Ontario Discount Department Store was a chain of discount department stores, which operated primarily in Ohio from the late 1950s into the 1980s. Ontario's parent company, Cook United, discontinued the use of the Ontario brand when it bought the Rink's Bargain Barn chain in 1981. The remaining Ontario stores were rebranded as Rink's or Cooks stores. Cook United closed its remaining stores in 1987.

==History==
Ontario Super Mart was a Lorain, Ohio-based retail chain that began in the 1950s selling clothing, groceries, hardware, electronics and household goods. In 1964, the nine-store chain was acquired by Cook Coffee Co. of Maple Heights, Ohio, which would become Cook United Inc. Cook United would operate the chain under the name of Ontario Discount Department Stores along with Pick-n-Pay Supermarkets, Uncle Bill's Discount Department Stores, Whitehall's Discount City, and Consolidated Sales Company or CSC Stores. The Ontario chain expanded with stores in Missouri and growth into additional Ohio markets including Toledo. In 1968, Cook United acquired Clark's Department Stores in the United States from the Gamble's chain. Some of the Clark locations were converted to Cooks Discount Department Store. By the 1970s, Ontario operated stores in Cincinnati, Columbus, Cleveland and Dayton.

Because of the acquisitions, Cook United had discount stores in Texas, New Mexico, Florida, North Carolina, Iowa, Illinois, Indiana, Ohio, Pennsylvania, Oklahoma and Kentucky at the start of the 1970s. The company's goal was to reach $1 billion (~$ in ) in sales and forecasted that it would operate more than 100 stores under its various brand names by 1975.

In 1975, the company had grown to 82 stores and had fallen short of its sales target. Cook United announced it would discontinue Ontario store operations in Missouri. The parent company continued to close stores and had just 23 Ontario stores remaining at the beginning of the 1980s. Cook United acquired Rink's Bargain City, another Ohio-based discount retailer in 1981 to increase its total number of stores to reach its goal of 100 stores and now had reach into Michigan.

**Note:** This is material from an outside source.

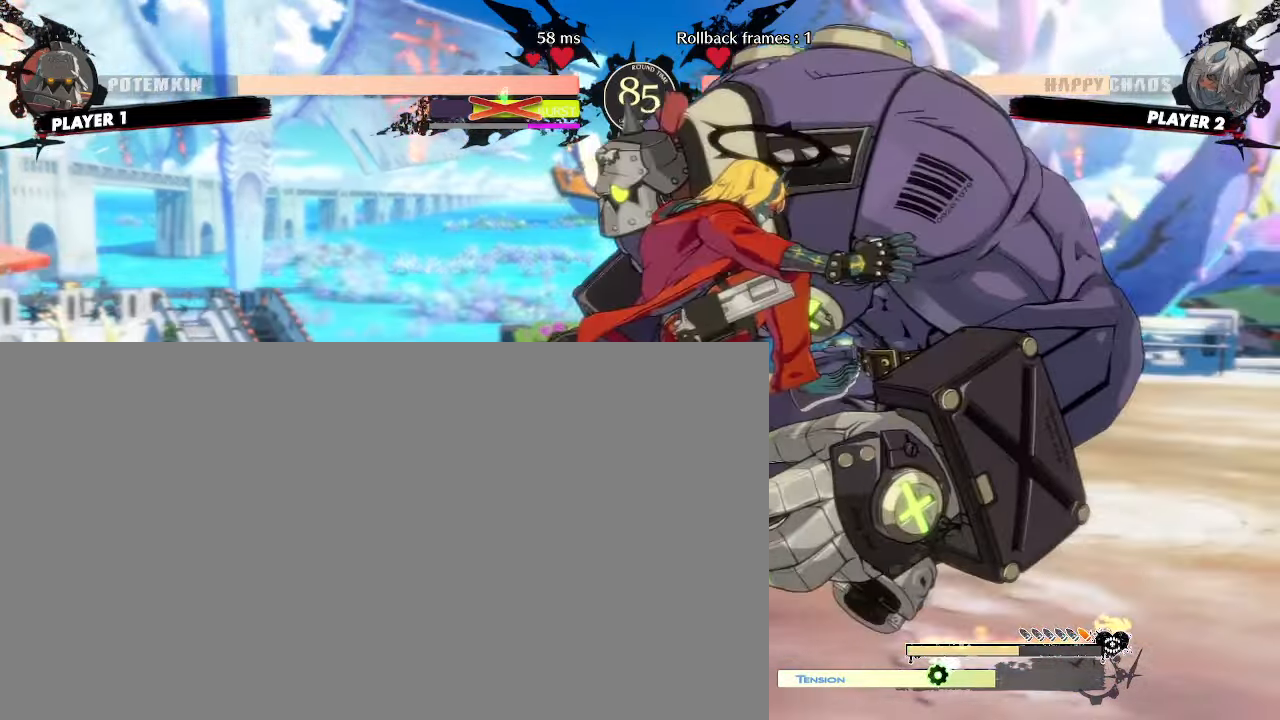
{"buttons": [], "events": [[183, "DPAD_RIGHT", "up"]]}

===Bankruptcy and closure===
In May 1981, the Ontario Discount Department Store nameplate was dropped and 19 Ontario stores were converted to Rink's or Cooks. This effectively ended the Ontario nameplate after more than 20 years of operation. The former Ontario stores operating as Rink's Discount Department Stores did not last much longer. Five Dayton, Ohio, Rink's stores, including two former Ontario locations which had been rebranded for less than a year were closed in December 1981. In 1983 and 1984, Cook United announced 41 further closings including all 14 Cincinnati-area Rink's stores, 8 stores in Columbus and 9 CSC stores in Louisville. Cook United filed for Chapter 11 bankruptcy in October 1984 and, after 19 more store closings, the entire chain was down to 53 stores.

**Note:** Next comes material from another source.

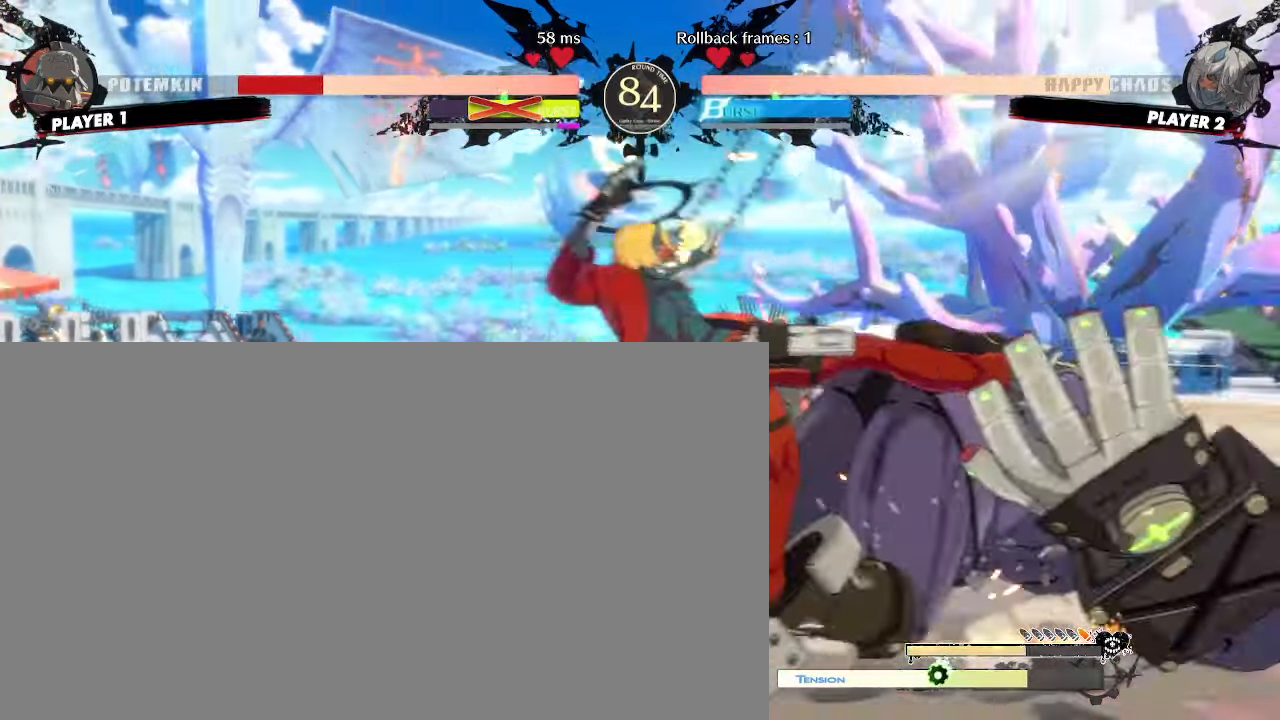
{"buttons": ["DPAD_DOWN", "P"], "events": [[283, "DPAD_DOWN", "down"], [367, "DPAD_DOWN", "up"], [450, "DPAD_DOWN", "down"], [467, "P", "down"]]}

Cook used bankruptcy protection to modernize stores and converted many of them to the Cooks Discount Department Store nameplate. The leaner, Ohio-centered portfolio did not help financial conditions. In May 1987, the company announced it would close 26 of its 29 remaining stores. The remaining three-store chain operated solely under the name of Cooks. Six months later, the corporation announced the closure of the three remaining stores – two in Lima, Ohio, and one in Wausseon, Ohio – just prior to Thanksgiving of 1987. Cook United was liquidated in Chapter 7 bankruptcy.